Her admission stunned him. Her understanding that he loved her had him reeling. Whatever it was that inspired her to say the words was the prize he would take with him.

He whirled away for the door. He could bear no more.

“Ram?” she called to him, and in her voice, he heard tones he had never before perceived whenever she called his name. Curiosity burned away his plan to leave her without a second glance.

She held a sheet to her naked body, the linen falling from her clutch of the fabric to her breastbone. Moonlight gilded her gracious curves. Her gaze grew torrid, sweet, then sad. “I love you, Godfrey DuClare. Remember always that I love you.”

As comfort, her declaration filled him for a wild minute in obscene ecstasy.

As a benediction, it tasted bitter in his mouth. It should have made him wish for death.

But on second thought, he saw her plan for what it was. A way to end Vaillancourt’s vainglorious career…if, for Amber’s efforts, the heathen did not kill her first.

Chapter Twenty

The cemetery ofSt. Pierre in Montmartre sat atop the majestic butte that overlooked the thousands living in Paris. Nestled in the corner of a churchyard, it was small and intimate.
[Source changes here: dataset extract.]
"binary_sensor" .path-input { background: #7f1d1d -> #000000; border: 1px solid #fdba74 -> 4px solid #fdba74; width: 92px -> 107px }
With few souls buried in the earth, the tiny resting place offered a bench for those who came to mourn and reflect.

In the unsettled spring snow, rain, and sleet, Ram and Amber met each week to walk among the stones that marked the lives of those who had hungered, loved, hated, and fought for the life they wished. In mid-March Ram heard from Kane that at the Tuileries, Bonaparte and Ambassador Whitworth openly argued. It was the worst of the two men’s recent encounters.
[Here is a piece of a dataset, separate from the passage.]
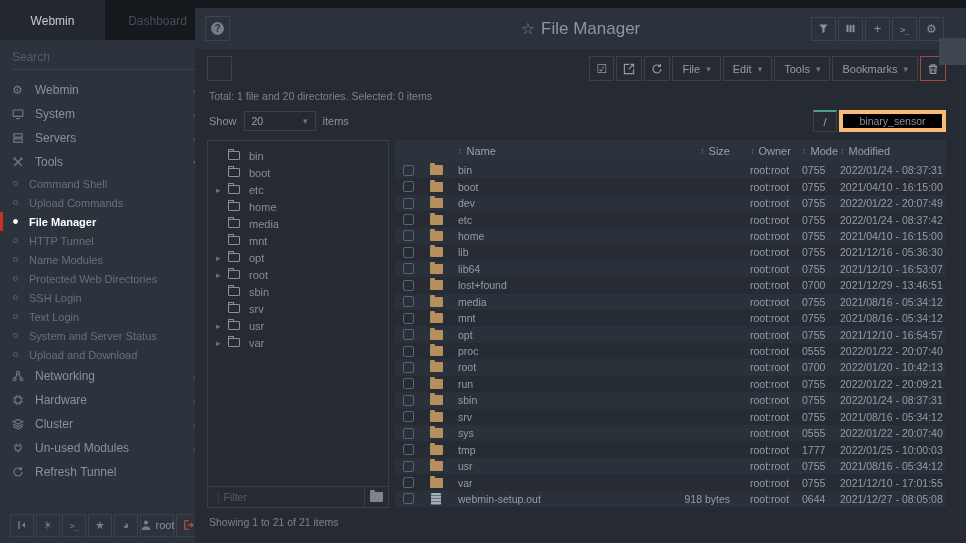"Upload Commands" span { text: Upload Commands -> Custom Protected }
Ram told Amber how relations grew worse. She knew. She heard the same in her own circles.

Under the spreading limbs of ancient trees, the bare branches would sway in the wind when first they met. As weeks went by, the buds sprouted and burst into the darker, larger greens of April. The flowering of Paris provided fragrant camouflage for their joyous reunions.

Each one had a rhythm.

She would throw her arms around him and kiss him on the cheek.

He would hold her to him for the space of one eternal minute.
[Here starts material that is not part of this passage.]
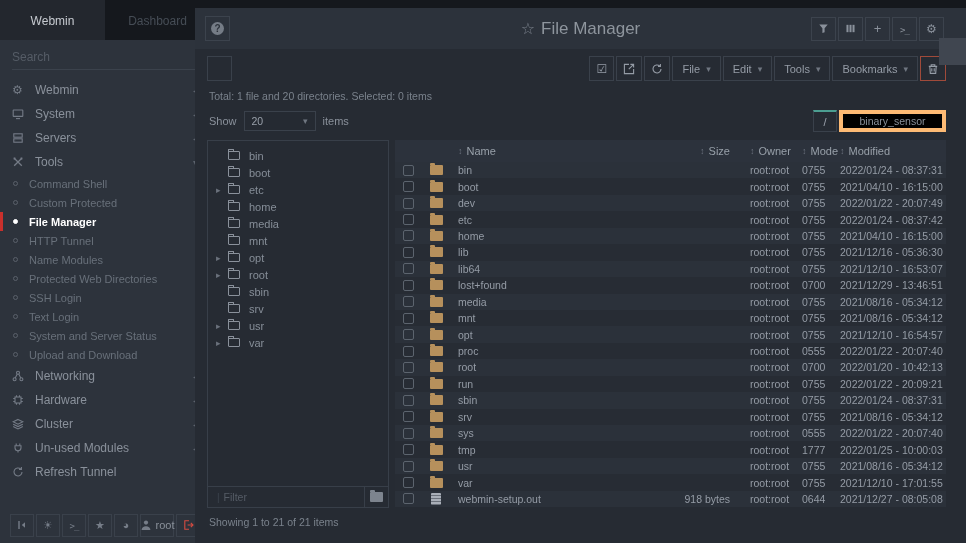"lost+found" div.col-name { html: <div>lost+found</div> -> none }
Her heart would pulse with regret at what she had to do and pride at what they accomplished together.

“News?” he would ask her.

Occasionally, she would tell tales vital to Ram. An Englishman had fallen afoul of Vaillancourt and been imprisoned in the Temple. A Dutch merchant was arrested for failure to pay his export taxes. Two new cannon were being cast in Mauberge—and they were to go to Vauban’s pretty fortress in Strasbourg. Sometimes she had no information.

Ram never asked what Amber did or who she saw, nor even what she sought. If he began to think that she had asked him to meet regularly so that she could enjoy his company, he was not entirely wrong. She needed his love for her, his belief, to bolster her. For the truth was, she grew tired of her task. Her ambition flagged with her energy. She knew not many days or nights she would have to go on to look for the list of her friends whom Rene would assemble and kill. She knew not how many nights she could continue to listen for the right conversations to get what information she needed.

She did not describe her life for Ram. Her days were so ordinary, they merited no description. Her nights amid the whirl of Bonaparte’s Society required a library to hold all she learned from the gossip. Ram did not need to know it. He certainly did not wish to hear her trials and tribulations. He wanted her out of that life, and she knew it.

But then came one night at dinner at her Aunt Cecily’s house. There, she overheard that a group of spies were soon to be rounded up and arrested. Vaillancourt had the orders and the plans.

Amber held her breath. Were Kane, Gus, and Ram to be arrested?

But no one she knew was jailed that night.